*** Opening of Data ***

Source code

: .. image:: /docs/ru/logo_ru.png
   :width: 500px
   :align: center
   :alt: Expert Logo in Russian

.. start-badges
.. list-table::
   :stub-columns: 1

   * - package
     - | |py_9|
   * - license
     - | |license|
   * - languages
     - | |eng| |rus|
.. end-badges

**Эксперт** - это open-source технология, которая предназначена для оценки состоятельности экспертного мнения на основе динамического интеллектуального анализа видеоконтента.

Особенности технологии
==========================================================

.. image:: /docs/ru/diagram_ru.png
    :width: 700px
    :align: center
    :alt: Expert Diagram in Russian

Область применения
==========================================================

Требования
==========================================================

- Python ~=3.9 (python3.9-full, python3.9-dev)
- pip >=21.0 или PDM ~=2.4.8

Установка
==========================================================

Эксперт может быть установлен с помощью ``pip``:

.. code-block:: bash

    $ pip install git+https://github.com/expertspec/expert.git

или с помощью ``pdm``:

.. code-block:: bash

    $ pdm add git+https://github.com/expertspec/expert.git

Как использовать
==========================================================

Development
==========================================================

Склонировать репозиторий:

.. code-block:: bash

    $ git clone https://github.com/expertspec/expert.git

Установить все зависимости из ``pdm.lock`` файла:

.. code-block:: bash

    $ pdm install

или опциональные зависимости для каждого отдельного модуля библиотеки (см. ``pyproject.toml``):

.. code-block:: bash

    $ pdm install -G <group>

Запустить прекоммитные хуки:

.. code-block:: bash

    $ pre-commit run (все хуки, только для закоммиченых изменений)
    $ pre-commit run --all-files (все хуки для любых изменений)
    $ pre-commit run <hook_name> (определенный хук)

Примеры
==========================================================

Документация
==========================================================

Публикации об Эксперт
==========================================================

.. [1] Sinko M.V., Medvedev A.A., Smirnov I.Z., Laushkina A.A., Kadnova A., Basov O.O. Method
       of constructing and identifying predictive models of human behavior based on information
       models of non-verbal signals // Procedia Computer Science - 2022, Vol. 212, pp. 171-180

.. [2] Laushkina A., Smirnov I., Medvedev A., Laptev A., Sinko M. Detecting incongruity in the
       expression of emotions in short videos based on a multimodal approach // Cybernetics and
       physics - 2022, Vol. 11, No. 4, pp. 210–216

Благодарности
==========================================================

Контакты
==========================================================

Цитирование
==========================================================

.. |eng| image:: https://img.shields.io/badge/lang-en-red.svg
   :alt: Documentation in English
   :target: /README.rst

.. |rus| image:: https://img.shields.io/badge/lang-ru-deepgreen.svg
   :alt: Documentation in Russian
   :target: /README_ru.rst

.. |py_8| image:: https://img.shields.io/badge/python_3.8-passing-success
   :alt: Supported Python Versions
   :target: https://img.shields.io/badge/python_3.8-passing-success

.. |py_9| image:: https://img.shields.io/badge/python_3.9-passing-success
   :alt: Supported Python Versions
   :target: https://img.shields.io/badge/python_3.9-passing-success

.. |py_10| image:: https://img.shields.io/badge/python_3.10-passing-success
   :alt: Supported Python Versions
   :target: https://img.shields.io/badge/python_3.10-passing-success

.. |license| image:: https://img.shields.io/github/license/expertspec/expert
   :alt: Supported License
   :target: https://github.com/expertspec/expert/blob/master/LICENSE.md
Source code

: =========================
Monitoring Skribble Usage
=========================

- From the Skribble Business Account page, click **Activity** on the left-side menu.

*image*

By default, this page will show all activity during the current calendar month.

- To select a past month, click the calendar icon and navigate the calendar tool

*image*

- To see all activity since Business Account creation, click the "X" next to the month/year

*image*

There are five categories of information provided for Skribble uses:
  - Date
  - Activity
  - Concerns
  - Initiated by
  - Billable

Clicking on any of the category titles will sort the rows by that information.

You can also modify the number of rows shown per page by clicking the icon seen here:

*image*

*** Close of Data ***

Your instructions | In the data above, find the line that contains "или опциональные зависимости" and the line that contains "Basov O.O. Method". Repeat exactly those lines and every line between them, and only those.

Solution to this task |
или опциональные зависимости для каждого отдельного модуля библиотеки (см. ``pyproject.toml``):

.. code-block:: bash

    $ pdm install -G <group>

Запустить прекоммитные хуки:

.. code-block:: bash

    $ pre-commit run (все хуки, только для закоммиченых изменений)
    $ pre-commit run --all-files (все хуки для любых изменений)
    $ pre-commit run <hook_name> (определенный хук)

Примеры
==========================================================

Документация
==========================================================

Публикации об Эксперт
==========================================================

.. [1] Sinko M.V., Medvedev A.A., Smirnov I.Z., Laushkina A.A., Kadnova A., Basov O.O. Method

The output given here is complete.